Announcing Q1 earnings, company warns of increased competition in the streaming market and higher costs from international expansion; plans to license two or three more “smaller” original programs
Netflix used its quarterly earning announcement Monday to tout a new milestone: the fast-growing company has taken the crown as the biggest subscription video services provider in the U.S.
After adding more than 3 million subscribers to its rolls, the rental giant now has 23.6 million users.
The next largest company, Comcast lags behind with 22.8 million customers for its video service.
Yet when premium cable channels are taken into account, Netflix still cannot match the more than 28 million subscribers under the HBO umbrella.
Moreover in a note to shareholders, Netflix warned that there are fresh threats to its kingdom ranging from premium VOD to DirecTV's plans to rejuvenate Blockbuster. In particular, the company cited increased competition from rival streaming services such as Hulu Plus and added costs from the company's efforts to expand internationally.
As for the Los Gatos, Calif-based company's fiscal picture, Netflix beat analyst expectations for the first quarter of 2011, bringing in revenue of $719 million on $1.11 earnings per share. It reported net income of $60.2 million.
According to a survey of market watchers, Netflix was expected to earn $1.07 a share in the first quarter of 2011 on revenue of $705.7 million. However, it fell 1 million subscribers short of predictions that it would have added 3.7 million new members by the end of the period.
In other areas, the company continued its explosive growth, as earnings were up 88 percent while revenues jumped 43 percent. During the same period last year, Netflix posted earnings of 59 cents on revenue of $493.7 million.
Despite the record growth, there have been mounting concerns about Netflix's acquisition costs.

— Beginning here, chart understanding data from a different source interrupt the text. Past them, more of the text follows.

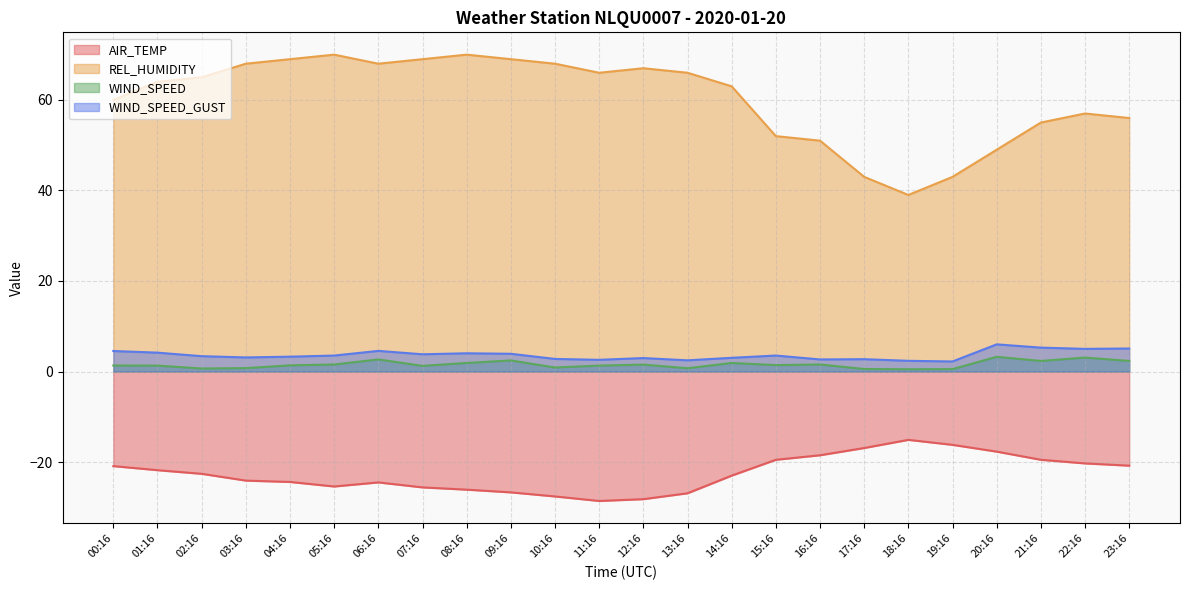

The value of REL_HUMIDITY at 08:16 is 70.0. True or false?

True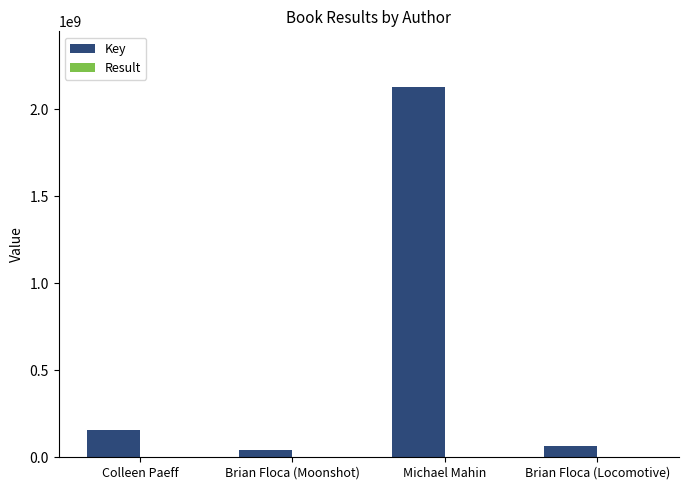

Which series has the largest total across all categories?

Key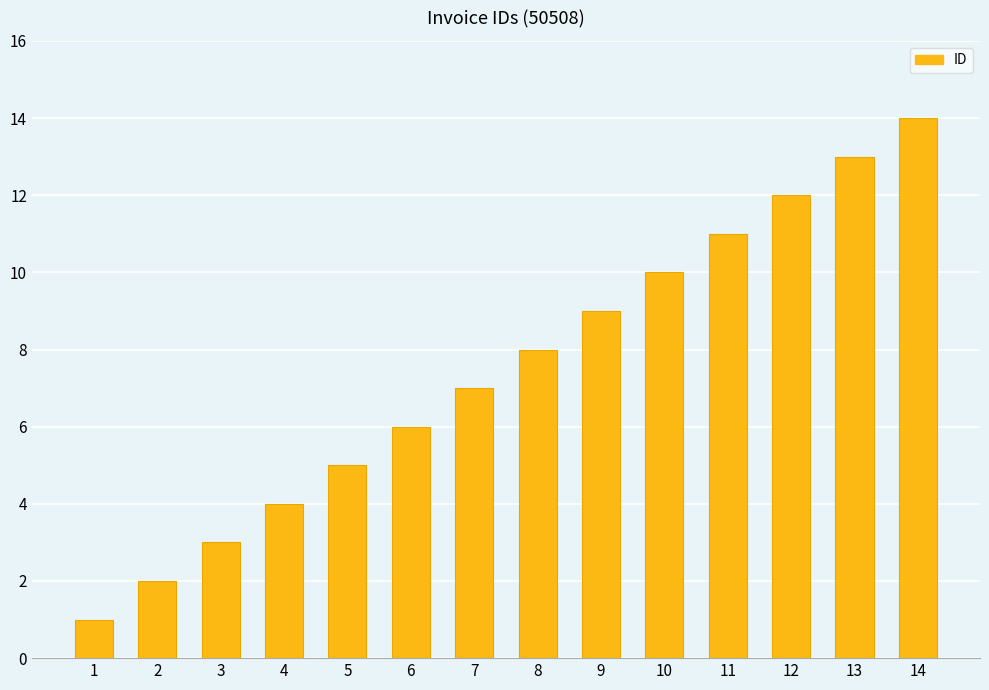

What is the maximum value shown in the chart?

14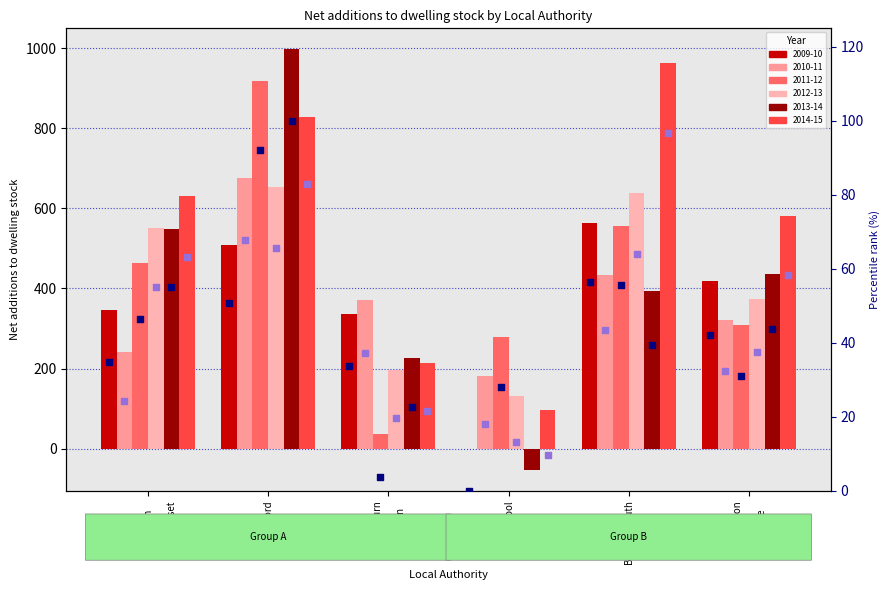

At which category is the sum across all series the highest?

Bedford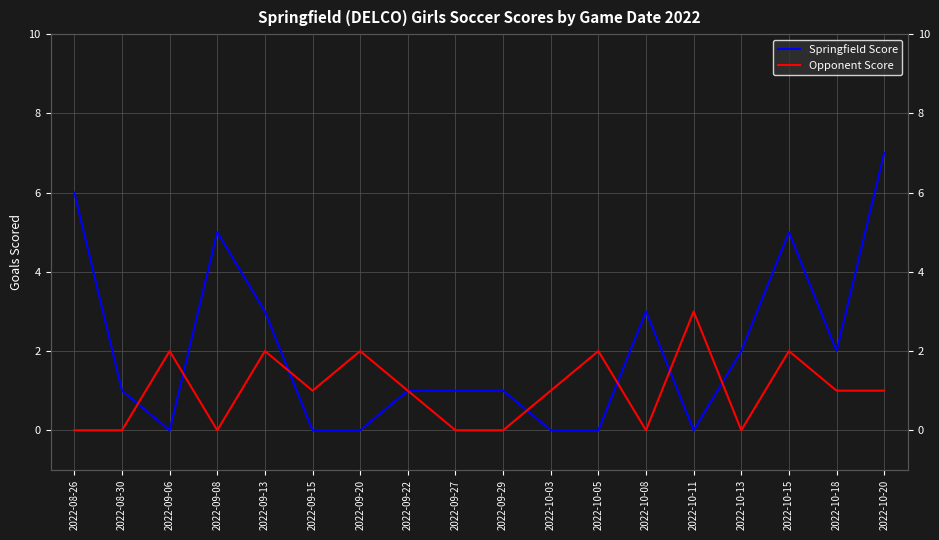

What is the label of the 3rd point from the right?

2022-10-15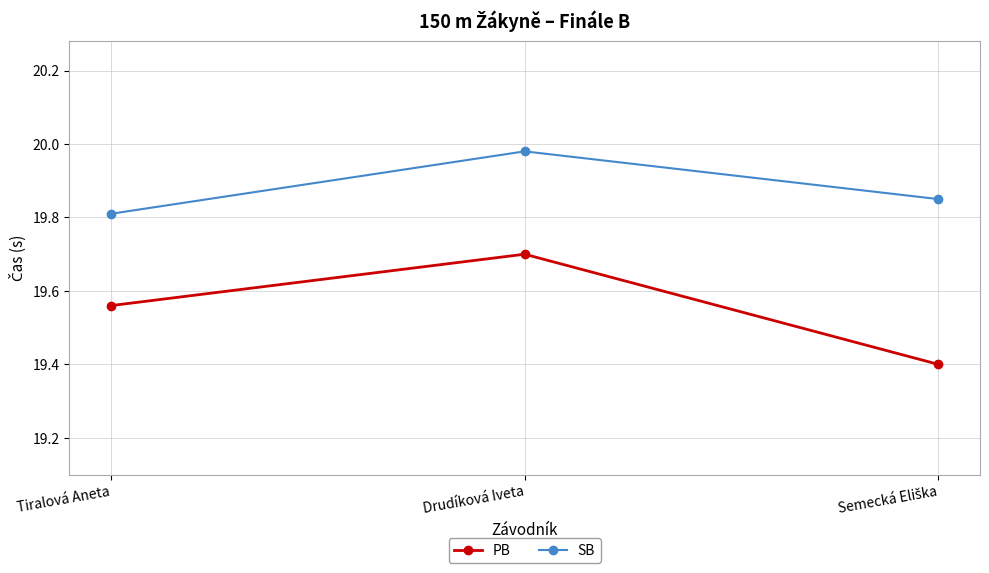

At which category is the sum across all series the highest?

Drudíková Iveta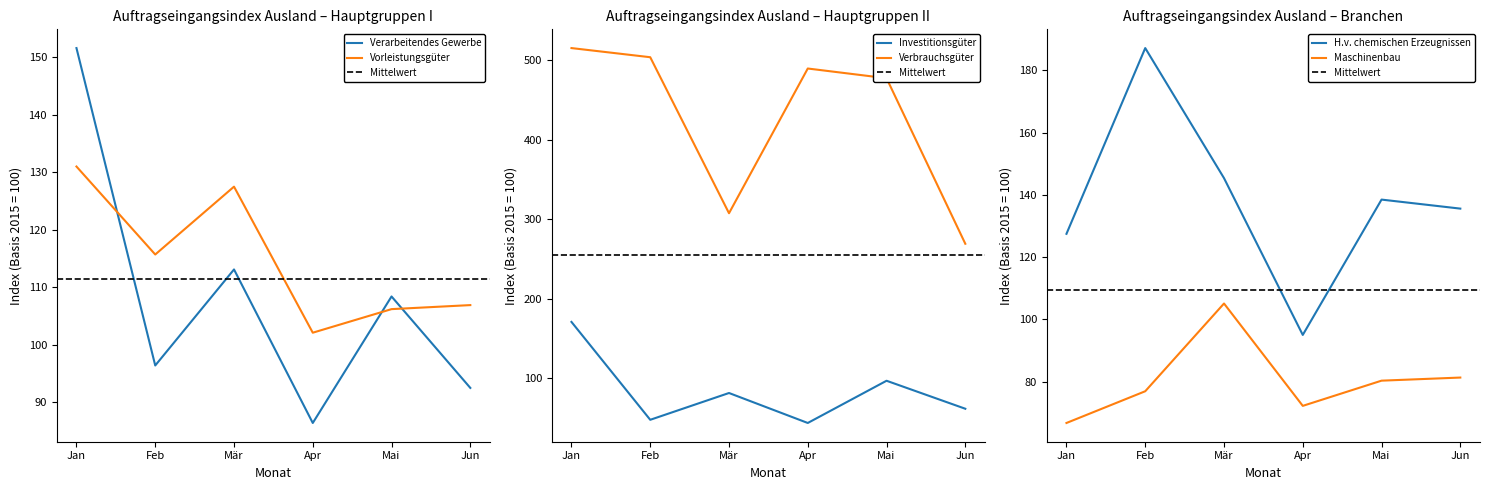

In Vorleistungsgüter, how many points are lower than both neighbors (excluding endpoints)?

2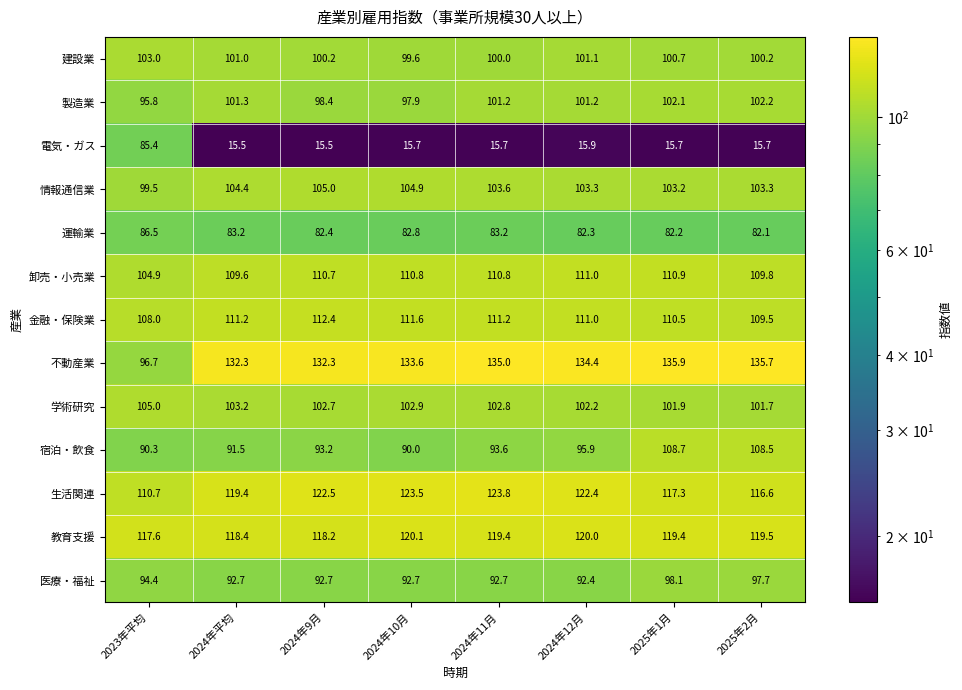

How many values in the 宿泊・飲食 series are below 93?

3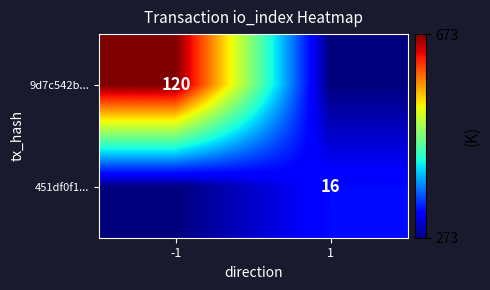

Which label corresponds to the largest value in the chart?

-1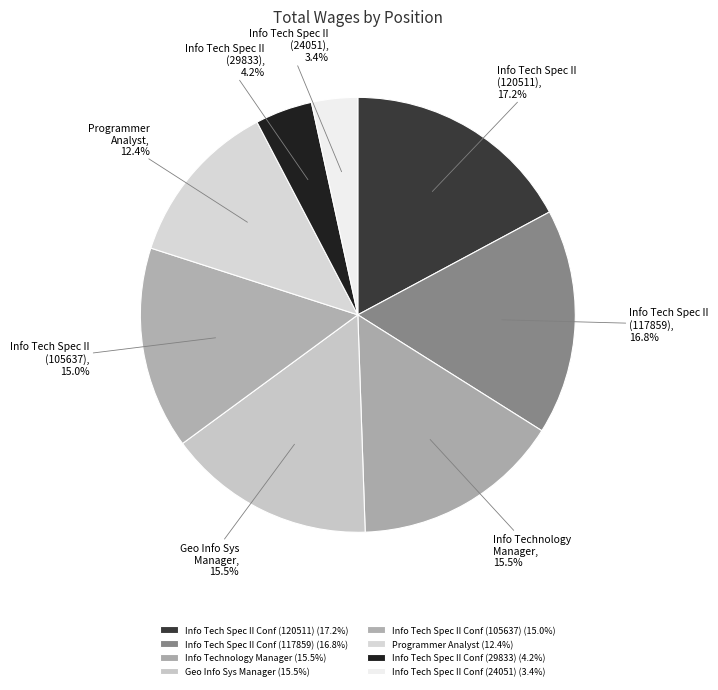

How many segments does this pie chart have?

8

The company paid as much as $1 billion in an agreement last summer with Epix to stream the cable company's movies, and Netflix spent big recently to enter the original series game by outbidding HBO and others for the rights to Kevin Spacey's "House of Cards."
Though cable analysts had anticipated that Netflix had been forced to overpay to lure Spacey to such an unconventional platform, the company said costs were in line with what it spends on other content.
It also implied that it planned to license two or three "smaller" original programs.
Having launched a streaming-only service in Canada last year, Netflix said it is poised to put a foothold in a second international market. Yet doing so will result in a $50 to $70 million operating loss in the second half of the year, the company predicted. It plans to expand into a third international market in early 2012.
Still Wall Street wasn't entirely satisfied, Netflix fell 3.6 percent in after hours trading to close at $242.52. In part, the dissatisfaction had to do with Netflix's lower than expected revenue forecast. Netflix foresees second-quarter earnings coming in behind analysts predictions, with profits of 93 cents to $1.15 a share, under Wall Street's predictions of $1.19 a share.
Revenues, however, are better than the Street's $763 million estimate, with Netflix forecasting $778 million to $798 million for the next quarter.